Mniejszość niemiecka obraduje na XXVIII zjeździe TSKN

Krzysztof Ogiolda
Krzysztof Ogiolda
Około stu delegatów dyskutuje w Naczęsławicach o bieżącej działalności i o przyszłości Niemców w regionie.

W pierwszej części zebrania rocznego przewodniczący zarządu TSKN Rafał Bartek podsumował miniony rok funkcjonowania mniejszości.

Bardzo dużo udało się nam zrobić - mówił. – Chcę przy tym podkreślić, że pieniądze to nie wszystko. Potrzebni są ludzie, potrzebny jest wasz entuzjazm. I on w mniejszości w naszym regionie jest. Najlepszy dowód, że do konsulatu Niemiec spływa wciąż więcej wniosków o dofinansowanie różnych projektów.

Na dowód Rafał Bartek przypomniał, że m.in. w ramach pracy z dziećmi i młodzieżą w 20 kołach DFK odbyły się noce bajek dla dzieci w wieku 6-9 lat. Dla 110 grup w 62 miejscowościach odbywały się kursy sobotnie – nauka niemieckiego przez zabawę. 176 dzieci uczestniczyło w jednodniowych wyjazdach do stolicy Niemiec, kolejne 40 uczestniczyło w warsztatach w Niemczech w Budziszynie i okolicach, poznając przy okazji mniejszość serbołużycką. Kilka tysięcy dzieci brało udział w różnych konkursach organizowanych przez TSKN – m.in. wiedzy o mniejszości, konkursie recytatorskim itd. Sukcesem TSKN są niemieckie szkółki piłkarskie – 21 trenerów prowadzi zajęcia dla 25 grup zawodników, którzy jednocześnie uczy się niemieckiego i korzystają z treningów.

- Wypełniamy podwójną lukę: wprowadzamy możliwość kontaktu z mniejszością i nauki języka oraz wprowadzamy ofertę sportową tam, gdzie jej nie ma – mówił Rafał Bartek.
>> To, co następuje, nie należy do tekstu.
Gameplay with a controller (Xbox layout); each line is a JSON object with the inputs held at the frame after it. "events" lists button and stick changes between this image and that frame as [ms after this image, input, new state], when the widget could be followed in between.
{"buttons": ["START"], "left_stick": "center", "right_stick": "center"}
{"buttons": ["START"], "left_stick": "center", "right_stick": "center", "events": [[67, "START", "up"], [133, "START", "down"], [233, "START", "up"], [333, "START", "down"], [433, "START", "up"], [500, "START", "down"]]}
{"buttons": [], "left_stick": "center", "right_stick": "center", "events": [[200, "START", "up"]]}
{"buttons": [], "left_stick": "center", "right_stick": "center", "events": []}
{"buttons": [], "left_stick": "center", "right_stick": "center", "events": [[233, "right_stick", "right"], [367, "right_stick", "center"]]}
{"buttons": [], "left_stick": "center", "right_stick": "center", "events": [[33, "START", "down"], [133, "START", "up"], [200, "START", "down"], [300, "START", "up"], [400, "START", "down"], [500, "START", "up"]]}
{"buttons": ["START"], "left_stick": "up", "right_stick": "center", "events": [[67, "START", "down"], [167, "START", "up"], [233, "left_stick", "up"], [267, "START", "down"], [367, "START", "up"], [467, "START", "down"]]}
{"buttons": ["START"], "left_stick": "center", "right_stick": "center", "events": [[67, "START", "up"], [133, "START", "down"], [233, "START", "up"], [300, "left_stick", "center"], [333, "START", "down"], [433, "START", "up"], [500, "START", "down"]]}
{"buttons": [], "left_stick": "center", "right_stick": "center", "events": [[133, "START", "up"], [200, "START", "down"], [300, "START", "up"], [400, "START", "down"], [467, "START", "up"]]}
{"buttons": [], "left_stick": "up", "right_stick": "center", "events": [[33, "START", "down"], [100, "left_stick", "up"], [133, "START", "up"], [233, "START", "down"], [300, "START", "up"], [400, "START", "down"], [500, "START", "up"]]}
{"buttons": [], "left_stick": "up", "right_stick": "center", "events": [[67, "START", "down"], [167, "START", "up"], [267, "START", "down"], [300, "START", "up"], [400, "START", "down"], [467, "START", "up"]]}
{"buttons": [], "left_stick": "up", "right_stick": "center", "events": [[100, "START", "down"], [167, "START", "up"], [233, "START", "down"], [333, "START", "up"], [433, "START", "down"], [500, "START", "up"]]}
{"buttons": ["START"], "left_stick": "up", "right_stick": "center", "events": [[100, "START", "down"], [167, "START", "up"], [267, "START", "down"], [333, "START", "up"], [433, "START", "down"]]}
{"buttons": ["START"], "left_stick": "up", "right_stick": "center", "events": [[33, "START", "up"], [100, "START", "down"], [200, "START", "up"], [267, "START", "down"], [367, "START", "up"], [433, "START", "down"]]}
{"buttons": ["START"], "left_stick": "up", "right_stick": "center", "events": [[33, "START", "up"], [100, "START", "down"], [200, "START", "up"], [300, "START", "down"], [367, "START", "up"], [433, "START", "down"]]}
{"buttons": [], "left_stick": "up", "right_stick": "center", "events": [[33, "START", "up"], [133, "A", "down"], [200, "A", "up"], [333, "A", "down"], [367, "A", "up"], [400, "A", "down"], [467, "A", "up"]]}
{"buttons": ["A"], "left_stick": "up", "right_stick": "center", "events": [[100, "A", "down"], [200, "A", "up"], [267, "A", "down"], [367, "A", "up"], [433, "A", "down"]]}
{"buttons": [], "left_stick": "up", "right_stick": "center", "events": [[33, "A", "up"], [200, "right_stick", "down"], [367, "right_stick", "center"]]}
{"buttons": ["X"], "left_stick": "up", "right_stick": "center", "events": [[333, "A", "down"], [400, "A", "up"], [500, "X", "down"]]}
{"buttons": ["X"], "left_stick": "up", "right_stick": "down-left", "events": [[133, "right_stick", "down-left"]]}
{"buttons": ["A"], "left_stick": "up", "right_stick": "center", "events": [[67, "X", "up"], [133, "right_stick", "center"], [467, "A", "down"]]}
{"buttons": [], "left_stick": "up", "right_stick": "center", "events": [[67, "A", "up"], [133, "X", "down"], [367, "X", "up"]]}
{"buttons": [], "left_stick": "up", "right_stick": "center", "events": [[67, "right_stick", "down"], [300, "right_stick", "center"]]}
Dla dorosłych koła DFK zorganizowały wyjazdy integracyjne (skorzystało z nich 1318 osób). Dużym zainteresowaniem cieszą się kursy języka niemieckiego prowadzone w kołach DFK (chętni zgłaszają się do Towarzystwa przez internet, a zajęcia są prowadzone właśnie tam, gdzie ci chętni są.

- Ten projekt się udał, bo trafiamy do konkretnego koła DFK. Można się uczyć u siebie, bez konieczności wyjeżdżania do Opola, do Strzelec czy Kędzierzyna-Koźla – mówił lider TSKN.

Dowodem na żywotność mniejszości może być także 170 projektów kulturalnych wspieranych przez konsulat i 377 projektów realizowanych przez DFK w ramach projektu ożywiania domów spotkań.

Drugim tematem, który mocno zaangażował delegatów była sprawa dużego Opola.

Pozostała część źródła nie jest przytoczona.